WHAT IT DOES: Gotu Kola is bitter and astringent in taste and cooling in action.  It is a brain and memory tonic, and an anti-poison, and very useful for wound and skin healing.



• Dried decoction: two grams two to three times per day
• 4:1 concentrated powder extract: one gram two times per day
• 1:5 tincture: 20-40 drops two to three times per day

Gotu kola is an annual small spreading plant found growing near rivers and ponds.  TAM doctors use it as a brain and memory tonic, and have found it especially useful in children.  In Nepal, during the ceremony for the first day of spring, gotu kola leaf is given to schoolchildren to help them in their studies by improving memory and concentration.  It is very safe and extremely effective.  TAM doctors also use it to cleanse the system of toxins and reduce inflammation.  TCM doctors use gotu kola to clear up boils and toxic fevers.  Gotu kola grows abundantly in India, China, Australia, Africa, Ceylon, Indonesia and Madagascar, so plants are harvested and used freely in the markets.  Unfortunately, the chemical profiles differ among these species, and quality varies significantly.  If you drink two or three cups per day of good quality gotu kola, you should notice the results quickly.

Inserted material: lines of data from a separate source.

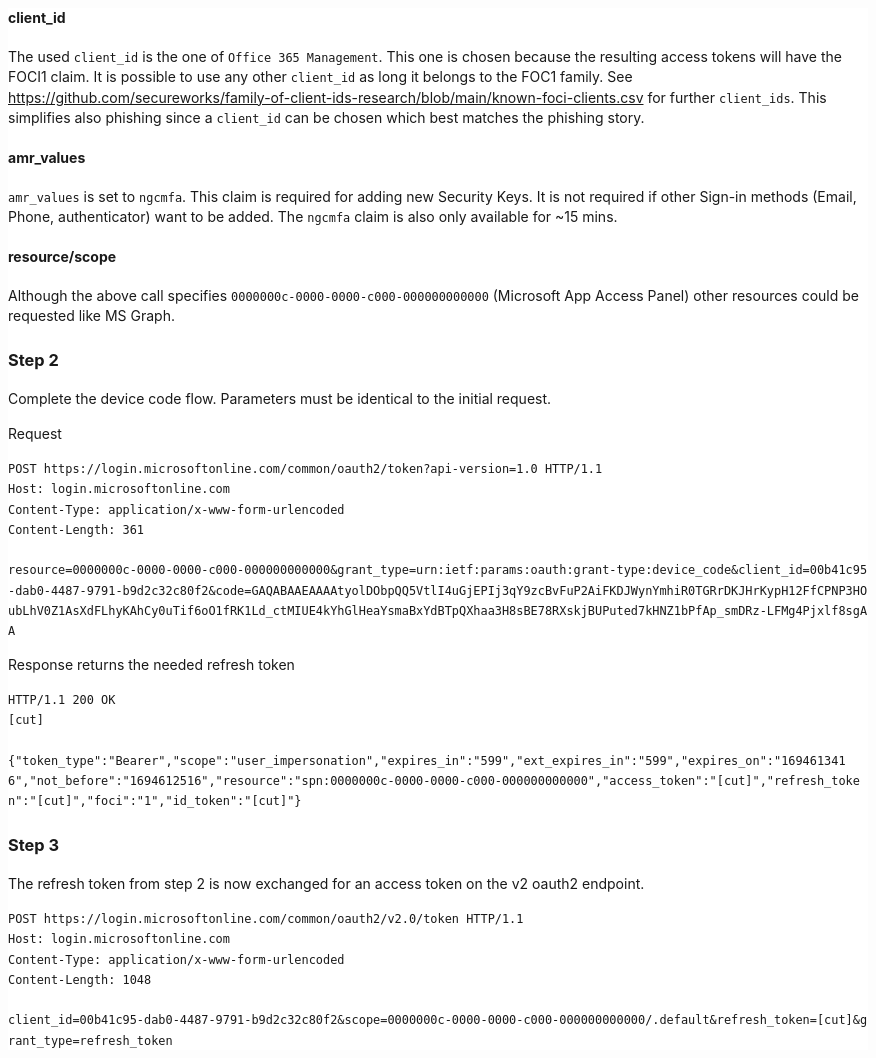 #### client_id
The used `client_id` is the one of `Office 365 Management`. This one is chosen because the resulting access tokens will have the FOCI1 claim. It is possible to use any other `client_id` as long it belongs to the FOC1 family.  See https://github.com/secureworks/family-of-client-ids-research/blob/main/known-foci-clients.csv for further `client_ids`. This simplifies also phishing since a `client_id` can be chosen which best matches the phishing story.

#### amr_values
`amr_values` is set to `ngcmfa`. This claim is required for adding new Security Keys. It is not required if other Sign-in methods (Email, Phone, authenticator) want to be added. The `ngcmfa` claim is also only available for ~15 mins.

#### resource/scope
Although the above call specifies `0000000c-0000-0000-c000-000000000000` (Microsoft App Access Panel) other resources could be requested like MS Graph.

### Step 2
Complete the device code flow. Parameters must be identical to the initial request.

Request
```
POST https://login.microsoftonline.com/common/oauth2/token?api-version=1.0 HTTP/1.1
Host: login.microsoftonline.com
Content-Type: application/x-www-form-urlencoded
Content-Length: 361

resource=0000000c-0000-0000-c000-000000000000&grant_type=urn:ietf:params:oauth:grant-type:device_code&client_id=00b41c95-dab0-4487-9791-b9d2c32c80f2&code=GAQABAAEAAAAtyolDObpQQ5VtlI4uGjEPIj3qY9zcBvFuP2AiFKDJWynYmhiR0TGRrDKJHrKypH12FfCPNP3HOubLhV0Z1AsXdFLhyKAhCy0uTif6oO1fRK1Ld_ctMIUE4kYhGlHeaYsmaBxYdBTpQXhaa3H8sBE78RXskjBUPuted7kHNZ1bPfAp_smDRz-LFMg4Pjxlf8sgAA
```

Response returns the needed refresh token
```
HTTP/1.1 200 OK
[cut]

{"token_type":"Bearer","scope":"user_impersonation","expires_in":"599","ext_expires_in":"599","expires_on":"1694613416","not_before":"1694612516","resource":"spn:0000000c-0000-0000-c000-000000000000","access_token":"[cut]","refresh_token":"[cut]","foci":"1","id_token":"[cut]"}
```

### Step 3
The refresh token from step 2 is now exchanged for an access token on the v2 oauth2 endpoint.
```
POST https://login.microsoftonline.com/common/oauth2/v2.0/token HTTP/1.1
Host: login.microsoftonline.com
Content-Type: application/x-www-form-urlencoded
Content-Length: 1048

client_id=00b41c95-dab0-4487-9791-b9d2c32c80f2&scope=0000000c-0000-0000-c000-000000000000/.default&refresh_token=[cut]&grant_type=refresh_token
```
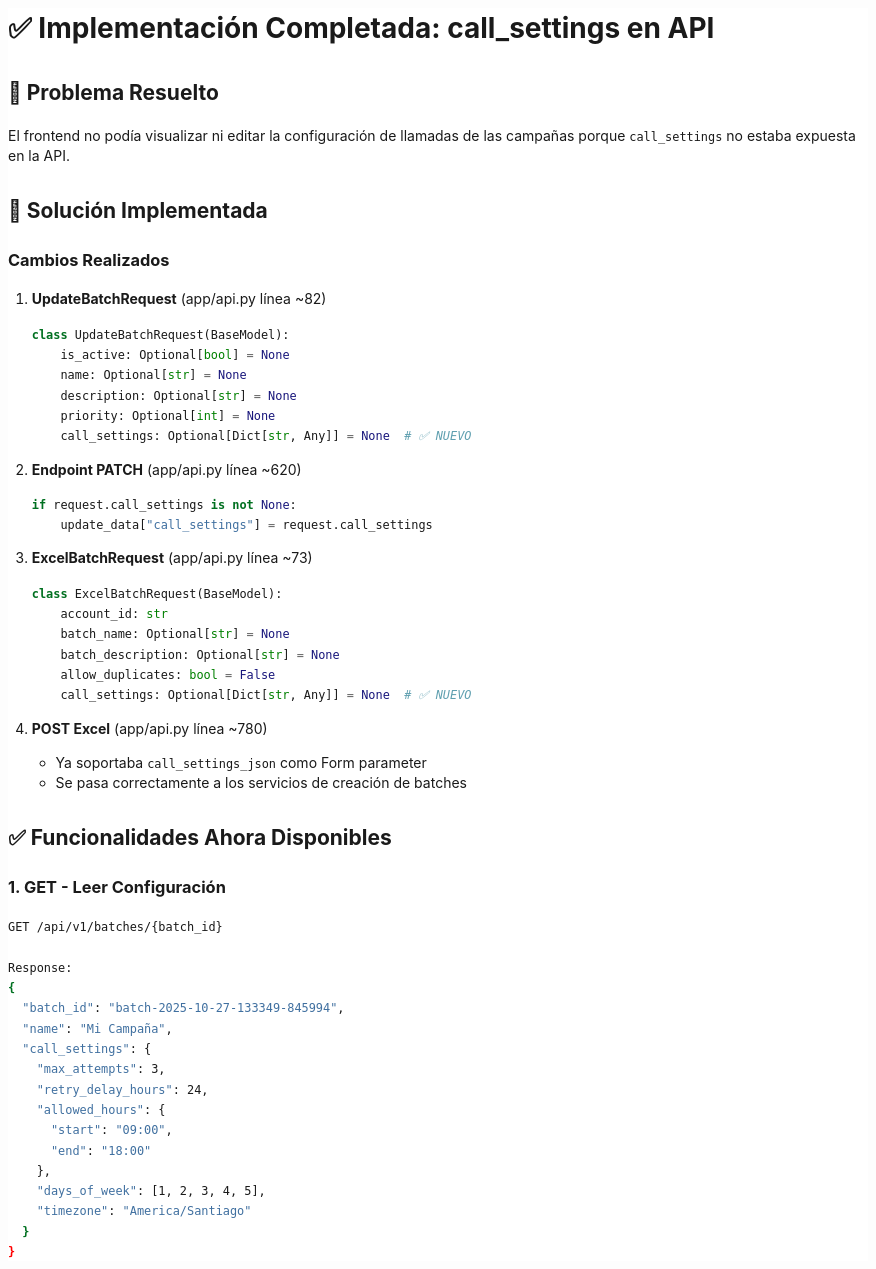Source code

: # ✅ Implementación Completada: call_settings en API

## 🎯 Problema Resuelto

El frontend no podía visualizar ni editar la configuración de llamadas de las campañas porque `call_settings` no estaba expuesta en la API.

## 🔧 Solución Implementada

### Cambios Realizados

1. **UpdateBatchRequest** (app/api.py línea ~82)
   ```python
   class UpdateBatchRequest(BaseModel):
       is_active: Optional[bool] = None
       name: Optional[str] = None
       description: Optional[str] = None
       priority: Optional[int] = None
       call_settings: Optional[Dict[str, Any]] = None  # ✅ NUEVO
   ```

2. **Endpoint PATCH** (app/api.py línea ~620)
   ```python
   if request.call_settings is not None:
       update_data["call_settings"] = request.call_settings
   ```

3. **ExcelBatchRequest** (app/api.py línea ~73)
   ```python
   class ExcelBatchRequest(BaseModel):
       account_id: str
       batch_name: Optional[str] = None
       batch_description: Optional[str] = None
       allow_duplicates: bool = False
       call_settings: Optional[Dict[str, Any]] = None  # ✅ NUEVO
   ```

4. **POST Excel** (app/api.py línea ~780)
   - Ya soportaba `call_settings_json` como Form parameter
   - Se pasa correctamente a los servicios de creación de batches

## ✅ Funcionalidades Ahora Disponibles

### 1. GET - Leer Configuración
```bash
GET /api/v1/batches/{batch_id}

Response:
{
  "batch_id": "batch-2025-10-27-133349-845994",
  "name": "Mi Campaña",
  "call_settings": {
    "max_attempts": 3,
    "retry_delay_hours": 24,
    "allowed_hours": {
      "start": "09:00",
      "end": "18:00"
    },
    "days_of_week": [1, 2, 3, 4, 5],
    "timezone": "America/Santiago"
  }
}
```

The primary effects of gotu kola include both wound healing and improvement of mental clarity and emotional balance.  It doesn’t surprise me that one herb can affect such seemingly unrelated physiologies.  For one thing, the nervous system and skin both originate embryologically from the ectoderm, and the skin is a sense organ.  I think further investigation is warranted to explore gotu kola’s effects on other sense organs such as the eye, as well as on neurotransmitters, immune status and other nervous system parameters.  At our clinic we sometimes find it useful in treating attention deficit disorder (ADD).

Research Highlights

• Western scientists have focused on the herb’s wound and skin healing effects.  Numerous studies from around the world have demonstrated its efficacy in treating keloids, leg ulcers, phlebitis, slow-healing wounds, leprosy, surgical lesions, cellulitis, burns, dermatitis, venous disorders, and even cirrhosis of the liver (Maquart et al., 1999; Shukla et al., 1999; Hausen, 1993; Cesarone et al., 1992).  These studies illustrate the plant’s numerous stimulating effects on the healing processes of the skin and connective tissue.

• The Indian Central Council for Research on Ayurveda and Siddha, citing more than ten pharmacological and animal studies of gotu kola, also found evidence of the following characteristics: CNS depressant, memory enhancer, anti-convulsant, antispasmodic, behavior and intelligence enhancer, and blood sugar regulator (Pandley et al., eds, 1996).